**Description of the task**
Identify each line below containing the string "products" and copy it.

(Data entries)
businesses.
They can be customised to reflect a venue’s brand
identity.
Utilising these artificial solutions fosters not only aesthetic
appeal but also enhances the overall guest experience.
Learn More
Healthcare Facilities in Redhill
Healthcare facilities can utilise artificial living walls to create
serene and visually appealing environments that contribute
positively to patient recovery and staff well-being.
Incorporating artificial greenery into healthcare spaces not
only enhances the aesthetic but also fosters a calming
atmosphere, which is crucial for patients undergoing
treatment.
==
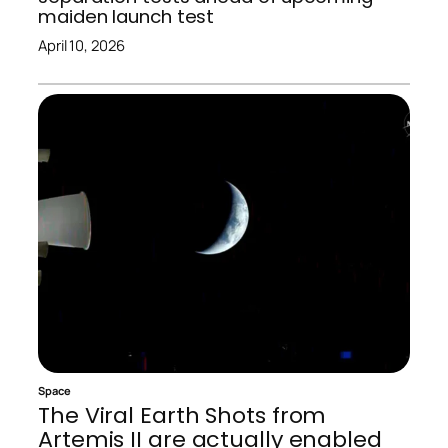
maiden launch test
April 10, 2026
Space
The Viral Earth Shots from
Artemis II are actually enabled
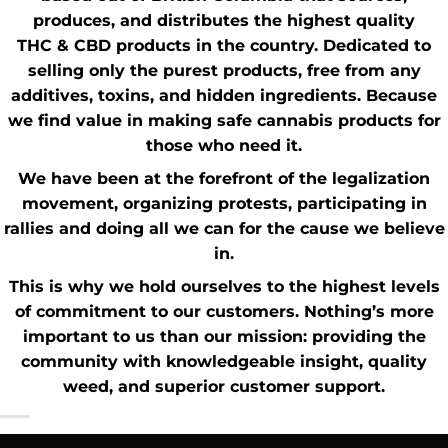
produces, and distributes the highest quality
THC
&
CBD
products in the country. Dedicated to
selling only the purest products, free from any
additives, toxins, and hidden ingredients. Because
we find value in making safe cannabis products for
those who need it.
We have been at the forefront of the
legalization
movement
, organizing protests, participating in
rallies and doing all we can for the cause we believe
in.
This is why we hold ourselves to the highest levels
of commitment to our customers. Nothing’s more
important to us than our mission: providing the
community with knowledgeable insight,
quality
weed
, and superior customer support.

**Reply**
products in the country. Dedicated to
selling only the purest products, free from any
we find value in making safe cannabis products for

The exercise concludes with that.